As the use of generative AI continues to evolve across different media and entertainment (M&E) applications, a team of researchers from Stanford University, UC Berkeley and Adobe Research recently unveiled an AI-aided model that can realistically integrate specific individuals into various scenes.
To realistically insert the humans into the scenes, special consideration was given to their convincing alignment with the surrounding environment, through a method called affordance awareness. Being “affordance-aware” refers to the ability to perceive and understand the potential actions and functionalities provided by objects, environments, or systems – how to sit in a chair, for example, or lean on a balustrade.
The team addressed this challenge by developing a “conditional diffusion” model, which was trained in a self-supervised manner using video data while following specific rules or instructions.
The goal of a conditional diffusion model is to generate an image that follows the instructions given as input conditions. The model was trained with videos featuring humans in various scenes. The effectiveness of this approach was demonstrated through a series of results showcasing the successful insertion of humans into different scenes.
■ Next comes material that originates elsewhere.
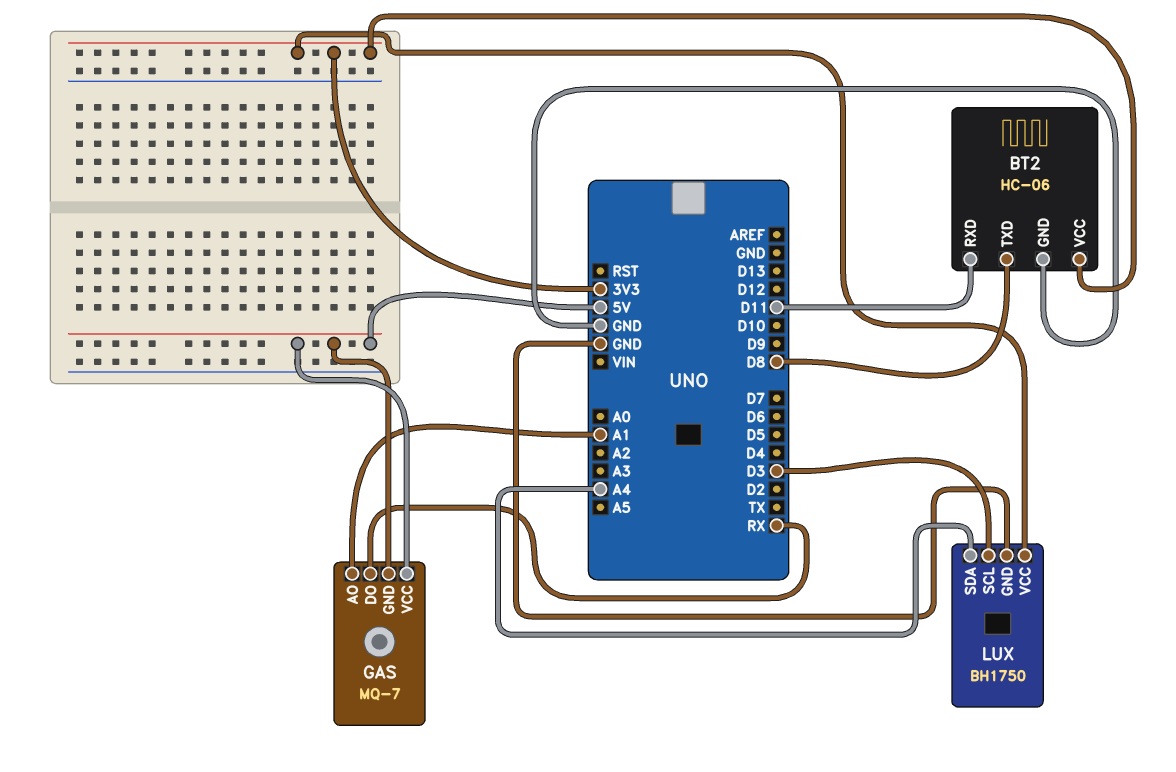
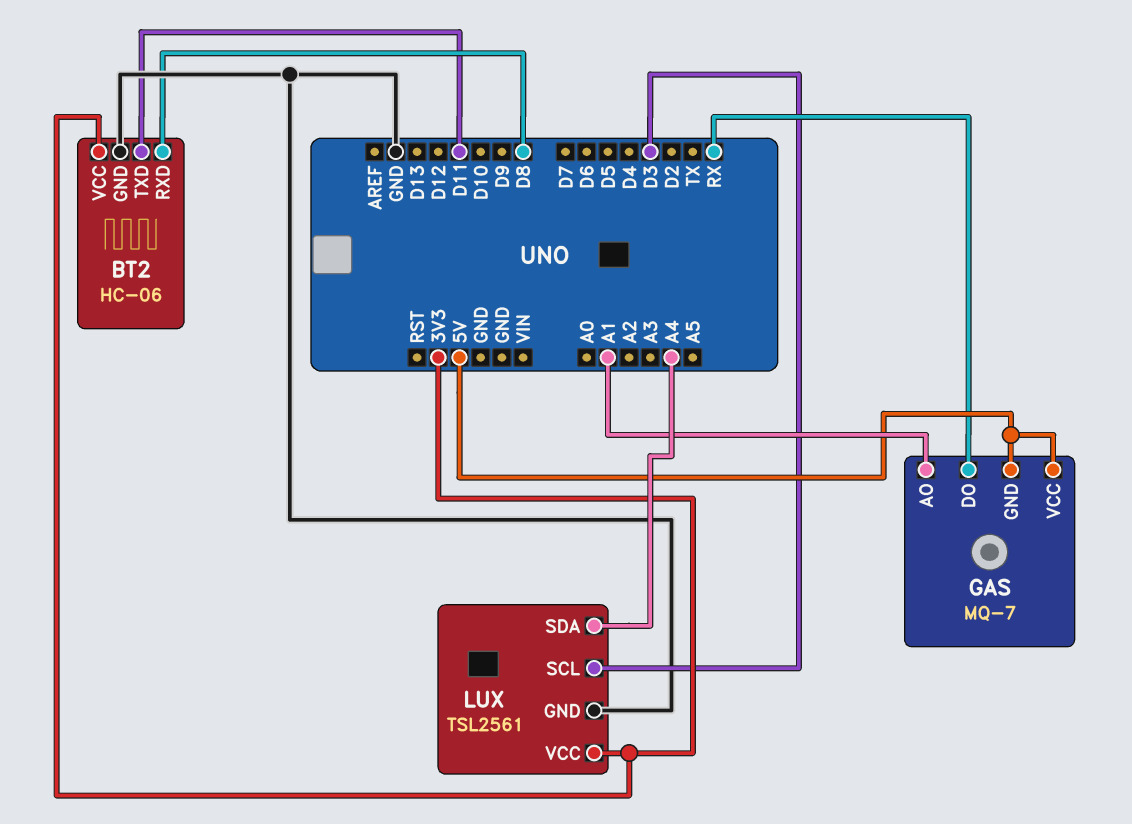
BT2 pin RXD: D11 -> D8
BT2 pin TXD: D8 -> D11
LUX: BH1750 -> TSL2561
“Given the learned human-scene composition, our model can also hallucinate realistic people and scenes when prompted without conditioning and also enables interactive editing,” the report noted.
The team also conducted detailed ablation studies – analysis where certain components or factors of a system were systematically removed or disabled to analyze the impacts of various design choices made during the development process.
Possible practical applications for this model include enhancing image editing capabilities in creative software tools for artists and media creators, as well as enabling users to seamlessly insert individuals into their photographs using photo editing smartphone applications.
The researchers themselves plan to explore the possibility for improved control over various generated poses and attempt to create realistic human movements within scenes. Other goals for further research include enhanced model efficiency, and expanding the model’s capabilities to include objects other than humans.
“While the most recent developments in AI take us closer to replicating human activities around actual creation, like writing articles, producing songs, and creating video scenes, these creations still require human intervention and creativity,” says Scott Purdy, KPMG U.S. media industry leader.
He cautions there are several risks around AI as the technology progresses around voice, image and video.
“The evolution of deep fakes and other visual manipulations could create significant opportunities, but also serious risks,” he explains. “With AI, the saying ‘seeing is believing’ may no longer be true.”
He adds although we are in the early innings of AI, newspapers have been using technology to write headlines and articles, especially around sports results and earnings calls, as those are more routine.
“In the broader scheme of things, we are just beginning to tap into the use cases of AI in the creative process,” Purdy says.
Building a strategy for taking advantage of the new opportunities created by the quickly evolving AI capabilities and the access to tools that have these capabilities integrated and easily accessible is vital for all participants in the media and entertainment (M&E) industry.
Plamen Minev, technical director of AI and cloud at Quantum, says although multiple AI-enabled M&E-focused services have been available for a while, only a few teams, companies or higher learning institutions have been using them.
“The main reasons were the quality and performance of the technology combined with the overall difficulty to access and the associated cost,” he explains. “There was also a significant lack of talent who understood and were comfortable with AI.”
Now however, the industry is experiencing a rapid AI democratization process which makes access to AI technology much easier.
“Multiple companies have already integrated or are working on integrating AI services inside their tools, and accessing the functionality no longer requires advanced technical skills,” he says.
Miney notes the recent release of products like ChatGPT and Stable Diffusion created enormous excitement in the industry, and now AI is part of every conversation.
“The significant progress made with the latest AI models with almost perfect accuracy and various deployment options answered many of the previously critical concerns,” he says. “It made the users not just accept, but strongly demand easy access to AI.”
He adds that M&E is one of the top, if not the top, industries disrupted by the latest AI technology which understandably brings with it intense technology and social conversations.